Redação

Poucos assuntos têm sido tão debatidos nos meios da política e economia brasileiras quanto a concorrência para a rede 5G, a 5ª geração do padrão de telefonia móvel.

No país, como em outros tantos por todo o mundo, o que está em jogo é se a operadora chinesa Huawei deve ser admitida ou não como fornecedora das multinacionais de telecomunicações. Os Estados Unidos pressionam todos os seus aliados ocidentais –portanto também o Brasil– contra a participação da Huawei, sob a alegação de que a China empregaria a tecnologia da firma para fins de espionagem.

No entanto, a decisão pró ou contra Pequim ou Washington é 1 falso dilema. O Brasil deveria seguir dialogando com ambos. Em sua história, o país provou repetidamente que também é capaz disso sob pressão, e na maioria dos casos se saiu bem.

Esse foi o caso antes da 2ª Guerra Mundial, quando o Brasil conseguiu se manter neutro entre os Aliados e as potências do Eixo. Seus parceiros industriais importantes foram, sucessivamente, os EUA (indústria de base), depois a Europa (automóveis) e, em seguida, Japão (mineração), sem que, apesar da competição ferrenha, eles entrassem em atrito no país.

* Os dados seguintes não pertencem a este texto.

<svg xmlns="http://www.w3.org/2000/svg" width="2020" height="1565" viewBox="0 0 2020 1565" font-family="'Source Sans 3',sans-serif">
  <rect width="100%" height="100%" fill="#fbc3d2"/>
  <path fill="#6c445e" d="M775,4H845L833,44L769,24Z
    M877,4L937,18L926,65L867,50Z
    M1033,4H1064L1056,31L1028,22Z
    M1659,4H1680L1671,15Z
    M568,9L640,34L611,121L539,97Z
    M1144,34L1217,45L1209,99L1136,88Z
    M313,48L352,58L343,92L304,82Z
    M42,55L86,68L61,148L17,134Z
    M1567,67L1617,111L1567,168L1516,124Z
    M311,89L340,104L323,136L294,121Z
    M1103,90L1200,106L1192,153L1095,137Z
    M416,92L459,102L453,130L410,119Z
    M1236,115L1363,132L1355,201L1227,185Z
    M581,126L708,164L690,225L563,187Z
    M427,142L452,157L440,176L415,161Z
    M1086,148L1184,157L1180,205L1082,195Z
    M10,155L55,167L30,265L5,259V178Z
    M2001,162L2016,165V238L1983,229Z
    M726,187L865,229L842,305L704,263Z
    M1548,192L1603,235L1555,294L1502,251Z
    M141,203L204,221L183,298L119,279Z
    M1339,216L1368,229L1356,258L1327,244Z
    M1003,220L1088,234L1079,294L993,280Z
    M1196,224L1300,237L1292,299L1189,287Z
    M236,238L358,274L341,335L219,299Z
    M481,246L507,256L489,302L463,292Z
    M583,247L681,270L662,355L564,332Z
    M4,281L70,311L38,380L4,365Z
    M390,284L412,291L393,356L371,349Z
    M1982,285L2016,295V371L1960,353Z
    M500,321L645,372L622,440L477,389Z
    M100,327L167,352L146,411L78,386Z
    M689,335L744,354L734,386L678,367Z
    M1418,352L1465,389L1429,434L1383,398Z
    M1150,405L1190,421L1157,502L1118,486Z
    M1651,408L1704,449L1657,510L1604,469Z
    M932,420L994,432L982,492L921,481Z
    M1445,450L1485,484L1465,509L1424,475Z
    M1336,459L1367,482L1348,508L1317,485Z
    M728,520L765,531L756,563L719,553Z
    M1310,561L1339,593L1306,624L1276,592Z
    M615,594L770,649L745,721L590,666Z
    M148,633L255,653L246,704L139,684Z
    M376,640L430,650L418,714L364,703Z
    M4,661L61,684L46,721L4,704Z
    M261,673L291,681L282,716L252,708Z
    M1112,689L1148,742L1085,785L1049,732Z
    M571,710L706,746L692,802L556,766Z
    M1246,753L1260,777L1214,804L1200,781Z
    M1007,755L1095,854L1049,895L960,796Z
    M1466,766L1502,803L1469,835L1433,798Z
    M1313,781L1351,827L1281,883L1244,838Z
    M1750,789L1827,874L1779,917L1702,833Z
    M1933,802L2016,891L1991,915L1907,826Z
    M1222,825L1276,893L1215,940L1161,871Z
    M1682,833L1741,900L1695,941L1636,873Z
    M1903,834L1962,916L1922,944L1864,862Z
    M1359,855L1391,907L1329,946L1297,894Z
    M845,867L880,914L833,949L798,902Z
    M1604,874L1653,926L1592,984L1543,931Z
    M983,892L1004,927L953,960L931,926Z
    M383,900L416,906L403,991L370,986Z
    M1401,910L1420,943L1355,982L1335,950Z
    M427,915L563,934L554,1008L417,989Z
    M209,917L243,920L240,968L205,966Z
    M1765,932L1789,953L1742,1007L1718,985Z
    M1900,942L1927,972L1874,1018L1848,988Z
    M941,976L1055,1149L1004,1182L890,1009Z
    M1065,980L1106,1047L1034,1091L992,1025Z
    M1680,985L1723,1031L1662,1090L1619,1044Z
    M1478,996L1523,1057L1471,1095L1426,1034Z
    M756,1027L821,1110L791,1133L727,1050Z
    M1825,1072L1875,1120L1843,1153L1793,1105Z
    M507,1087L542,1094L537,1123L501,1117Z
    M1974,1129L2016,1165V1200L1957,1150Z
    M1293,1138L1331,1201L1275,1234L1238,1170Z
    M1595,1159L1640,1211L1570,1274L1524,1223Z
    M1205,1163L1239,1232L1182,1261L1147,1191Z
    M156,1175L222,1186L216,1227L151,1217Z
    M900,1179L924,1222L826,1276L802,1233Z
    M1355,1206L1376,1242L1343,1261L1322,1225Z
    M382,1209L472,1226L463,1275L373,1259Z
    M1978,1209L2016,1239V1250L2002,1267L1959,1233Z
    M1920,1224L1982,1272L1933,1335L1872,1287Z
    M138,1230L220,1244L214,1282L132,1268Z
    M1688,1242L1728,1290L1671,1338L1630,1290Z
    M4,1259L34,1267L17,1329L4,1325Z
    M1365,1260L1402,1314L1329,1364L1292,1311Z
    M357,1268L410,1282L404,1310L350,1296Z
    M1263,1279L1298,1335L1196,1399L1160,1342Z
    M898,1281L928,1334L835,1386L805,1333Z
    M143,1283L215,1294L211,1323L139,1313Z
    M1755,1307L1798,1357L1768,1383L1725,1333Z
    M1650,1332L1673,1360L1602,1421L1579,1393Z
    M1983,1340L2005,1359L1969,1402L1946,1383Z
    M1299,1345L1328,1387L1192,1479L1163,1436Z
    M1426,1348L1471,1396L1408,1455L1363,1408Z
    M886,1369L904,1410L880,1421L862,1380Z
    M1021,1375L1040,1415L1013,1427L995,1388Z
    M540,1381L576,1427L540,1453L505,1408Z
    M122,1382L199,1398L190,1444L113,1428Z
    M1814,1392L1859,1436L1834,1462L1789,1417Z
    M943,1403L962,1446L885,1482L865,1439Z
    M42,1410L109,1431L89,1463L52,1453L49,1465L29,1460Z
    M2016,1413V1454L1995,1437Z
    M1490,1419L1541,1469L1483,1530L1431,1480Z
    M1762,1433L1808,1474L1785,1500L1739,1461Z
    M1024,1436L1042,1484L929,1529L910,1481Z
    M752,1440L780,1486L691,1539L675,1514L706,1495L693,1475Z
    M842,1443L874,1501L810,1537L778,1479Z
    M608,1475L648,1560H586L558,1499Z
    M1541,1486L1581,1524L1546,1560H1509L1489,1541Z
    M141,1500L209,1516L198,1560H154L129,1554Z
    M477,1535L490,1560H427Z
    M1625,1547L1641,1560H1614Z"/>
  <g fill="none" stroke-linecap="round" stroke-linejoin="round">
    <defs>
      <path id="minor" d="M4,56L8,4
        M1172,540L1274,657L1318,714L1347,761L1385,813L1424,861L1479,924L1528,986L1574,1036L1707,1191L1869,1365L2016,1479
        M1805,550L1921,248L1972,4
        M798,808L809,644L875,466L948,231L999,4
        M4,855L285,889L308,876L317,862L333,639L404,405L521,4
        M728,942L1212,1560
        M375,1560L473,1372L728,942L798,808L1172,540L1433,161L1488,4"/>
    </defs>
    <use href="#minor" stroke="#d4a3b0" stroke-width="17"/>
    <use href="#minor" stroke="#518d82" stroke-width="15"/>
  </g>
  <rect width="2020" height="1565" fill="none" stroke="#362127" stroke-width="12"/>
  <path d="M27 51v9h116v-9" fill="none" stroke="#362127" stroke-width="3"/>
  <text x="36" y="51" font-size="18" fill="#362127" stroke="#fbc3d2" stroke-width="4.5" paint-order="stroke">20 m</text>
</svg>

Na década de 1970, os militares, apesar de próximos aos EUA, entregaram à Alemanha o contrato para a usina atômica de Angra dos Reis –uma afronta a Washington. O alcance dessa decisão na época é, em parte, comparável ao atual, entre a Huawei e as operadoras ocidentais.

Também na época estava em jogo o estabelecimento de padrões internacionais e, portanto, da predominância industrial. Quem quer que controle o padrão global para novas tecnologias tem, a seguir, uma enorme vantagem estratégica em diversos setores, possivelmente por décadas.

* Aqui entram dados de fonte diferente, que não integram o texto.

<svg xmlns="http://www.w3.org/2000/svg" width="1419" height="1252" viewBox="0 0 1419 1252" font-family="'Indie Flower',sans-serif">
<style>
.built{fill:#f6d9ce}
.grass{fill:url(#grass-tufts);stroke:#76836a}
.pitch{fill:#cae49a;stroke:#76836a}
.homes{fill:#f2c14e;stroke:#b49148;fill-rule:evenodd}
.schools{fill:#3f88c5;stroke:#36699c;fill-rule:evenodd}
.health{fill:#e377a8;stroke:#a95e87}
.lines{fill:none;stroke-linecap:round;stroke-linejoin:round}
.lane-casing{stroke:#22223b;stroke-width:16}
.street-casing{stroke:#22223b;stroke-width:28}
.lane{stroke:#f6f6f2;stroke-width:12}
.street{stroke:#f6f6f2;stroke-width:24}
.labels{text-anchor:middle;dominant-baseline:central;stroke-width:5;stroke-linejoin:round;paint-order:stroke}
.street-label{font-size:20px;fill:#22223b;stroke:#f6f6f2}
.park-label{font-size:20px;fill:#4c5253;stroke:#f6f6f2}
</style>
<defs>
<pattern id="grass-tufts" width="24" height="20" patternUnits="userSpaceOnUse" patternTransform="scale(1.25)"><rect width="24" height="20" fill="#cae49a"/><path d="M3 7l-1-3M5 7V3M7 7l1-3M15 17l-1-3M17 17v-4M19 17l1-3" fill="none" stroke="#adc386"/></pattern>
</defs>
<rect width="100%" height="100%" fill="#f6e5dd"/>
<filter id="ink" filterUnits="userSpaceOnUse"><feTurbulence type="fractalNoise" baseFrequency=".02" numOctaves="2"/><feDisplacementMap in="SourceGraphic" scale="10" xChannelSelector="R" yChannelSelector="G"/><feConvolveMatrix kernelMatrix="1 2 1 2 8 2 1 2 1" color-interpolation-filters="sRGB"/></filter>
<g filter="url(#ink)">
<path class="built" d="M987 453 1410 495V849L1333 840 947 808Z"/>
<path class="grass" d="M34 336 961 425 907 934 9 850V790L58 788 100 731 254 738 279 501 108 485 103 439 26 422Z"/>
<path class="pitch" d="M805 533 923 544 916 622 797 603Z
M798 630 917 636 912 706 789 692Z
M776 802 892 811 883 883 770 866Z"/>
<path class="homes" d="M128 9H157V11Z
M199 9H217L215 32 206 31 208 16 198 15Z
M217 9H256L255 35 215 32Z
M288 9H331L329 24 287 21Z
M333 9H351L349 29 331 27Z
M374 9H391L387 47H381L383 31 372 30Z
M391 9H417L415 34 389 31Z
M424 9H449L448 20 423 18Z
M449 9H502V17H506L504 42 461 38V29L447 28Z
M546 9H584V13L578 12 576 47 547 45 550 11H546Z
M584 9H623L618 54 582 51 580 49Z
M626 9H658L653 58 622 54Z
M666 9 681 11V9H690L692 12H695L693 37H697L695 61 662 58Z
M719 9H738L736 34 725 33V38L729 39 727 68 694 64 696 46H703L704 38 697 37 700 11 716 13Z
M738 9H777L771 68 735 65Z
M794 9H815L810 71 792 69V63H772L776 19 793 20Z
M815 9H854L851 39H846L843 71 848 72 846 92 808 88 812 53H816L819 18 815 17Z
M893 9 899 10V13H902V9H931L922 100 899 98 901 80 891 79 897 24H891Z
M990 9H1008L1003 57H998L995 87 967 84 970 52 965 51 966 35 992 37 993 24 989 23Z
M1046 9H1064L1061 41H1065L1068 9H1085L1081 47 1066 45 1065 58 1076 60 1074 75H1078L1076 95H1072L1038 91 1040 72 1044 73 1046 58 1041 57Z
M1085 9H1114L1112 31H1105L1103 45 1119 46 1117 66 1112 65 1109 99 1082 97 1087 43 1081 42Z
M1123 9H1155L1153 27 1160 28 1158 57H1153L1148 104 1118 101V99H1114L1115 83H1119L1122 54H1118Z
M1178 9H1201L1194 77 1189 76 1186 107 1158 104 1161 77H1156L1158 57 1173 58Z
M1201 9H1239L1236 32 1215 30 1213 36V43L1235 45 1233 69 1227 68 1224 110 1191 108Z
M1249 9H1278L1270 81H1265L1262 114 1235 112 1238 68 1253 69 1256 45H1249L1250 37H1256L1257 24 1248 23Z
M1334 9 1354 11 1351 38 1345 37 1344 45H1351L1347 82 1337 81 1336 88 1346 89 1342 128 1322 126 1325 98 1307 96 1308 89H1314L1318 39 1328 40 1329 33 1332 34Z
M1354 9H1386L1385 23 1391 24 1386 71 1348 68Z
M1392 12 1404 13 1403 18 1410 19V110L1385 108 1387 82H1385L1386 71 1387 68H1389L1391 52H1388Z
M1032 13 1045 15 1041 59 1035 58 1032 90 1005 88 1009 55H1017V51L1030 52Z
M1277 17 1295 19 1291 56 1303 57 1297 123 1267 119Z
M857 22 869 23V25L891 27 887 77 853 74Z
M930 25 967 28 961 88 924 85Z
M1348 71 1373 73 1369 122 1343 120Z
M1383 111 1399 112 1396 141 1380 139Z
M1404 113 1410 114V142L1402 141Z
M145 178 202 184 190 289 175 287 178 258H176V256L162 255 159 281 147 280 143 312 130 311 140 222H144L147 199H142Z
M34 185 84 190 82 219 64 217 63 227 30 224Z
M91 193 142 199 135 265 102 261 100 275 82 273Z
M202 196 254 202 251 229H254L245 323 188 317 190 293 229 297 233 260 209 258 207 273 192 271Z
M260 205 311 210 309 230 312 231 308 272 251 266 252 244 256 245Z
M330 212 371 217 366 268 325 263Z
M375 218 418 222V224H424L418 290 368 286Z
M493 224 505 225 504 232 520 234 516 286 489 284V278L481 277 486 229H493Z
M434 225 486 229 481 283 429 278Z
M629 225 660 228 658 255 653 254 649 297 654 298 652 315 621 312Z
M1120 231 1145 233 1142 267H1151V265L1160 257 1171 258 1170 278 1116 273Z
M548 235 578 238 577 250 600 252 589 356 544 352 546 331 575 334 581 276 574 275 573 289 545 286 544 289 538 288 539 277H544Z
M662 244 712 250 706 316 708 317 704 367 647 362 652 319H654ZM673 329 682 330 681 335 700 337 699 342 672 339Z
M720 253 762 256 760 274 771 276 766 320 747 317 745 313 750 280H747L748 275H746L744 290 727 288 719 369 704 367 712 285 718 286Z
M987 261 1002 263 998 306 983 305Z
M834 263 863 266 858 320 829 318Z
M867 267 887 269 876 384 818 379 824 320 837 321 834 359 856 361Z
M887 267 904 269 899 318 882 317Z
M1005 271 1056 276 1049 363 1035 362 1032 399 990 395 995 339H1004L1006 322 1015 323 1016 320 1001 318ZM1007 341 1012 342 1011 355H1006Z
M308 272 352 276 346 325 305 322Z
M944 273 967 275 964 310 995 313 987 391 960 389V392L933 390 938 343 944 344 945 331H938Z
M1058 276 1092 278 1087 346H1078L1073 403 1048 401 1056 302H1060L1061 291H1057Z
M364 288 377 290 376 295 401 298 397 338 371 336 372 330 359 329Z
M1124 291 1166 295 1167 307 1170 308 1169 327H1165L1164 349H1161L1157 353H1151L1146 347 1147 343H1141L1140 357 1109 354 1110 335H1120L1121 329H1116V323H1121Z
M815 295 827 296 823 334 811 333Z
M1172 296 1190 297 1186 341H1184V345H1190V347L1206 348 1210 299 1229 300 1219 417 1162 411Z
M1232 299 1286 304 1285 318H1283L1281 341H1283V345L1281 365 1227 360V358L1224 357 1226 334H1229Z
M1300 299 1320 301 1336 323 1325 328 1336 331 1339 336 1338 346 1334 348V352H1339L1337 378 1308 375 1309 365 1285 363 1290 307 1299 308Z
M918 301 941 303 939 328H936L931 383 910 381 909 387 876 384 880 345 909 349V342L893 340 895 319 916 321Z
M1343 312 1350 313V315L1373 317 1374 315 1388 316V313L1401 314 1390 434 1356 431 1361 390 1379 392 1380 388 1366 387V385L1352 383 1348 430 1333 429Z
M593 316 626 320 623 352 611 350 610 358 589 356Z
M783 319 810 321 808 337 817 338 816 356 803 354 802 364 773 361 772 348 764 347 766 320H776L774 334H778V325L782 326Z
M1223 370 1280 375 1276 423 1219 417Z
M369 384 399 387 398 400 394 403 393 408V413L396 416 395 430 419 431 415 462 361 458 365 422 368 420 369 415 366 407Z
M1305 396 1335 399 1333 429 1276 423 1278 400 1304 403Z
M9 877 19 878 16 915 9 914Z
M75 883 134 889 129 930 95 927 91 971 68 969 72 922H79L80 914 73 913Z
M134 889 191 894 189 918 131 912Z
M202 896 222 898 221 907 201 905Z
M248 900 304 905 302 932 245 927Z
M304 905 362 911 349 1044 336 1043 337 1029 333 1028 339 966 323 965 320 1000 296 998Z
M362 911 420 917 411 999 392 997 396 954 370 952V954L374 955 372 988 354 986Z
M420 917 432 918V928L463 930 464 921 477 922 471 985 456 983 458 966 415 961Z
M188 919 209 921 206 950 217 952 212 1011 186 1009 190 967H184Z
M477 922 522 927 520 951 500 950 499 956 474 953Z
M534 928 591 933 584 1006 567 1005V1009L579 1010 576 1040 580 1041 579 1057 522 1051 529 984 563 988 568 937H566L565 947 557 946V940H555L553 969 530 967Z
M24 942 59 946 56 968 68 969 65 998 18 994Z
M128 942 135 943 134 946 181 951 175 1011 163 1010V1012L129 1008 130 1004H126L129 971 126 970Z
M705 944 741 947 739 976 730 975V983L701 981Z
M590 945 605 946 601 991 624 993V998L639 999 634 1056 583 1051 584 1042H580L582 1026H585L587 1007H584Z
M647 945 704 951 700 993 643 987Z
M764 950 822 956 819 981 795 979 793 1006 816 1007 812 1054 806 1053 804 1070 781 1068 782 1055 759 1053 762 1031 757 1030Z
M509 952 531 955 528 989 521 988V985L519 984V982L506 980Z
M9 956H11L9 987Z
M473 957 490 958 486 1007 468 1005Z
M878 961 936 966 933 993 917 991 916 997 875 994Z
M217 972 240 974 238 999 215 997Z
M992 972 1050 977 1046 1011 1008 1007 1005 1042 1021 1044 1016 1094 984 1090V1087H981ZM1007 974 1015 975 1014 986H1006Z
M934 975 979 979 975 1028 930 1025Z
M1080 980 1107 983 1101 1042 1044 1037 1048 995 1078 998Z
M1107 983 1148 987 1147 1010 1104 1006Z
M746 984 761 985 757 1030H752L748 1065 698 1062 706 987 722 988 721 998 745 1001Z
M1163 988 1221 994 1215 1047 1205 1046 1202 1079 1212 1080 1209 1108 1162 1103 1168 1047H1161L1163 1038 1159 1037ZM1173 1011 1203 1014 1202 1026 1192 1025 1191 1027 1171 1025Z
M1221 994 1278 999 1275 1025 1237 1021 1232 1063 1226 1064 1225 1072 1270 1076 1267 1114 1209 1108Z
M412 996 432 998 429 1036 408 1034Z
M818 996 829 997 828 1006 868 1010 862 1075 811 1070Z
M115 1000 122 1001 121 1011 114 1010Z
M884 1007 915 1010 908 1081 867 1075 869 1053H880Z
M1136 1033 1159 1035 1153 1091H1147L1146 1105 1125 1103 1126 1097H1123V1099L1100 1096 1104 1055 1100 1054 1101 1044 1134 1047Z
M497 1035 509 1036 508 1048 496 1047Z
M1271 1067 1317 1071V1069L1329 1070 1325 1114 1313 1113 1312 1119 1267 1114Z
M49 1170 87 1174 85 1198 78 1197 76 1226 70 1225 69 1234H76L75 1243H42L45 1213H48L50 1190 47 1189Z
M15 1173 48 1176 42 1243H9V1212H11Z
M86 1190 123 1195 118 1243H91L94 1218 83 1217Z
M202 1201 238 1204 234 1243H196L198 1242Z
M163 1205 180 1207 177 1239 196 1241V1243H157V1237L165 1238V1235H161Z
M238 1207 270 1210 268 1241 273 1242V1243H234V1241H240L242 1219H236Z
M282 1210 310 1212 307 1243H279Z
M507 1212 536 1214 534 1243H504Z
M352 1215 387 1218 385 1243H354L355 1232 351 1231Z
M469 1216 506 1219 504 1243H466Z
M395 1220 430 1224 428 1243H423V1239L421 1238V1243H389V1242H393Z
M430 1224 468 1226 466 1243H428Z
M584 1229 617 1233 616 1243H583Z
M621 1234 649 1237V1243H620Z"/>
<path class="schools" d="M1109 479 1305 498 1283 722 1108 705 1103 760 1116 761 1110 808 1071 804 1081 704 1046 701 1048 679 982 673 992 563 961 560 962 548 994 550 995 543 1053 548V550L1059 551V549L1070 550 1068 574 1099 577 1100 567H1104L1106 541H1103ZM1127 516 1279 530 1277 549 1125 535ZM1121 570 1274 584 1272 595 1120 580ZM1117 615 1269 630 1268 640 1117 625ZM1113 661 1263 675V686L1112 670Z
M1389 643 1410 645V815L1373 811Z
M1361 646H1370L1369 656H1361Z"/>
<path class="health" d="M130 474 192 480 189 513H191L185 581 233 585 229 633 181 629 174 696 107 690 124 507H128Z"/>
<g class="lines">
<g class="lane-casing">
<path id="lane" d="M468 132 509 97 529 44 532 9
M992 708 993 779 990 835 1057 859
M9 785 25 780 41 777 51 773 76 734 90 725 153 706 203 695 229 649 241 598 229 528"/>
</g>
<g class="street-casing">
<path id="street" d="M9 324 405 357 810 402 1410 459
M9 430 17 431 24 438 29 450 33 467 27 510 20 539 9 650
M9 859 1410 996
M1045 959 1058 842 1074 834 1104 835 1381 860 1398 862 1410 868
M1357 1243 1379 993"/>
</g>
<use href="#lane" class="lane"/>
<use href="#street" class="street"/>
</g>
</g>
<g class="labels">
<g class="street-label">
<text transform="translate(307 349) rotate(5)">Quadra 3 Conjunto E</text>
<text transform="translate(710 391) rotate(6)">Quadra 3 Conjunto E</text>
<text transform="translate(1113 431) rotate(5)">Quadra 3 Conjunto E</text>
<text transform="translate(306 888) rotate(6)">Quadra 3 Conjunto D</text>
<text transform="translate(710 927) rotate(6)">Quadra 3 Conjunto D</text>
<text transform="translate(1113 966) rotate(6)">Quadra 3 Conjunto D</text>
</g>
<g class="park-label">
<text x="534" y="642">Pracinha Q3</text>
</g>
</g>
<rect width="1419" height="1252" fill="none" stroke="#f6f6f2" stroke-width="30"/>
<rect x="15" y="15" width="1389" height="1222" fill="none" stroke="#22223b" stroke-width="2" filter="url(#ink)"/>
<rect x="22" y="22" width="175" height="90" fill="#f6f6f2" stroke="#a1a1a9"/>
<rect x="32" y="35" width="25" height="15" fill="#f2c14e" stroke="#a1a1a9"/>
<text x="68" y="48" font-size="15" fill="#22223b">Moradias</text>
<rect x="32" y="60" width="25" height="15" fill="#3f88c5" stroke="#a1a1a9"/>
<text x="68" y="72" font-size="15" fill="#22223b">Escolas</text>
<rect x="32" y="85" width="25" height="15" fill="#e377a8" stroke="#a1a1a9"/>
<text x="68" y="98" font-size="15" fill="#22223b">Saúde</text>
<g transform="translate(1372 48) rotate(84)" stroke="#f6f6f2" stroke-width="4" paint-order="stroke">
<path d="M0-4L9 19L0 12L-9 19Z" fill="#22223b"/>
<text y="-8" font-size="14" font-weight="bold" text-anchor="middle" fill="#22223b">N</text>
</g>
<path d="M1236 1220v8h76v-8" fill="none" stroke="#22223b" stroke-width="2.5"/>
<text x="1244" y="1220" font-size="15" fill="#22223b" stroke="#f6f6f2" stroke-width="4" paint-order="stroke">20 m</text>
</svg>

Assim foi, na época, com a usina nuclear. Hoje, com o 5G, a coisa é ainda mais dramática, pois a rede será a base para o desenvolvimento de novas tecnologias. Tão mais importante, portanto, é o Brasil defender seus interesses perante os EUA e a China. Pois o país é capaz disso, já que, diferente de outros, joga numa categoria própria:

  • O Brasil está entre as 12 maiores economias mundiais. Em superfície e população, ocupa o 5º e 6º lugares.
  • É 1 dos poucos Estados que têm 1 grande superavit da balança comercial com a China. Isso o fortalece e torna menos chantageável.
  • Também os EUA são 1 importante investidor e parceiro comercial e tecnológico do Brasil. Num mundo polarizado entre chineses e norte-americanos, 1 Brasil neutro ganha automaticamente mais peso.
  • O Brasil é 1 mercado-chave para a 5G. A concorrência para a rede de telefonia móvel será uma das maiores entre os mercados emergentes. Desde já, o país possui uma densidade de conexões de banda larga maior do que a maioria das economias fora dos EUA e da Europa.

Resumindo: a neutralidade brasileira estabeleceria 1 sinal geopolítico. Não é de espantar que Pequim e Washington adotem a política de “cenoura e pau” perante o governo e autoridades do país: por 1 lado, atraem com financiamentos e parcerias estratégicas; por outro, ameaçam com a suspensão dos investimentos.

Isso é normal, e o Brasil não deve se deixar impressionar. Até porque é ingênuo crer que operadoras ocidentais automaticamente reduziriam o risco de espionagem ou hackeamento. Afinal, os serviços secretos dos EUA monitoraram tanto a presidente Dilma Rousseff quanto a Petrobras.

Além disso, de 30% a 40% do equipamento da rede móvel brasileira já se compõe de peças da Huawei. A eliminação destas e exclusão do conglomerado chinês atrasaria em anos o urgentemente necessário impulso de produtividade com a implementação da rede 5G. Uma competição acirrada entre os fornecedores, por outro lado, possivelmente tornaria mais fácil controlar as redes.

O Brasil deve tentar procurar parceiros por todo o mundo –na Ásia, América Latina, mas, acima de tudo, na Europa– que igualmente se vejam diante de 1 falso dilema e se preocupem com a polarização crescente.

Contudo, resistir à pressão e encontrar 1 caminho do meio é trabalho árduo, sobretudo para os diplomatas brasileiros. “O Brasil vai ter que usar na diplomacia algo que não está acostumado a fazer de uns tempos para cá”, comenta Marcos Azambuja, ex-embaixador e decano dos diplomatas do Brasil.